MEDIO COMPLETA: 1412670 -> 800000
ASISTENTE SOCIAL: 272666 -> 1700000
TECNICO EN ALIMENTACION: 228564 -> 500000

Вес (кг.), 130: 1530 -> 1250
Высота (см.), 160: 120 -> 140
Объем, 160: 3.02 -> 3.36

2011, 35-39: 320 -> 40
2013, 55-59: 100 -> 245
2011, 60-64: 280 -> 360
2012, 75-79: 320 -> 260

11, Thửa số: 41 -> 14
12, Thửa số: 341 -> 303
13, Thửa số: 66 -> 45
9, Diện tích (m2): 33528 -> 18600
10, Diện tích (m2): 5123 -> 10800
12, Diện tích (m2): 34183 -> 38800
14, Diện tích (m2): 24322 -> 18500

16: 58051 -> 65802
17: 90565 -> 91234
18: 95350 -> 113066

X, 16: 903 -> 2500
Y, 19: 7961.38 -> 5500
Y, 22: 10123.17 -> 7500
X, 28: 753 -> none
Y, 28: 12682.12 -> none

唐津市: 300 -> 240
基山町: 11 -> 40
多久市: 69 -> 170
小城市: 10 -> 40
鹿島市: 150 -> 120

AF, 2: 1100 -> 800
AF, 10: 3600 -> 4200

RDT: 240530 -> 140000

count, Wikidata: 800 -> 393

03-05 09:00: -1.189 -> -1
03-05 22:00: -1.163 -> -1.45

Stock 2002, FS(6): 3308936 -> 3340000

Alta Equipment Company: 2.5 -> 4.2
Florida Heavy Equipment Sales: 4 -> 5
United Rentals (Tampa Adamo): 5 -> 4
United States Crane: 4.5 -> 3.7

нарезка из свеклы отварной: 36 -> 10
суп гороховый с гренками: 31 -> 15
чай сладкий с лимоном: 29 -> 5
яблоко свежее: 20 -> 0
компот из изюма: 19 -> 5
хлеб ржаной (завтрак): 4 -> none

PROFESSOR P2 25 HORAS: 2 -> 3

● ● ● ● ●

Please return the data above exactly as given.

Output for this task ▸
MEDIO COMPLETA: 1412670 -> 800000
ASISTENTE SOCIAL: 272666 -> 1700000
TECNICO EN ALIMENTACION: 228564 -> 500000

Вес (кг.), 130: 1530 -> 1250
Высота (см.), 160: 120 -> 140
Объем, 160: 3.02 -> 3.36

2011, 35-39: 320 -> 40
2013, 55-59: 100 -> 245
2011, 60-64: 280 -> 360
2012, 75-79: 320 -> 260

11, Thửa số: 41 -> 14
12, Thửa số: 341 -> 303
13, Thửa số: 66 -> 45
9, Diện tích (m2): 33528 -> 18600
10, Diện tích (m2): 5123 -> 10800
12, Diện tích (m2): 34183 -> 38800
14, Diện tích (m2): 24322 -> 18500

16: 58051 -> 65802
17: 90565 -> 91234
18: 95350 -> 113066

X, 16: 903 -> 2500
Y, 19: 7961.38 -> 5500
Y, 22: 10123.17 -> 7500
X, 28: 753 -> none
Y, 28: 12682.12 -> none

唐津市: 300 -> 240
基山町: 11 -> 40
多久市: 69 -> 170
小城市: 10 -> 40
鹿島市: 150 -> 120

AF, 2: 1100 -> 800
AF, 10: 3600 -> 4200

RDT: 240530 -> 140000

count, Wikidata: 800 -> 393

03-05 09:00: -1.189 -> -1
03-05 22:00: -1.163 -> -1.45

Stock 2002, FS(6): 3308936 -> 3340000

Alta Equipment Company: 2.5 -> 4.2
Florida Heavy Equipment Sales: 4 -> 5
United Rentals (Tampa Adamo): 5 -> 4
United States Crane: 4.5 -> 3.7

нарезка из свеклы отварной: 36 -> 10
суп гороховый с гренками: 31 -> 15
чай сладкий с лимоном: 29 -> 5
яблоко свежее: 20 -> 0
компот из изюма: 19 -> 5
хлеб ржаной (завтрак): 4 -> none

PROFESSOR P2 25 HORAS: 2 -> 3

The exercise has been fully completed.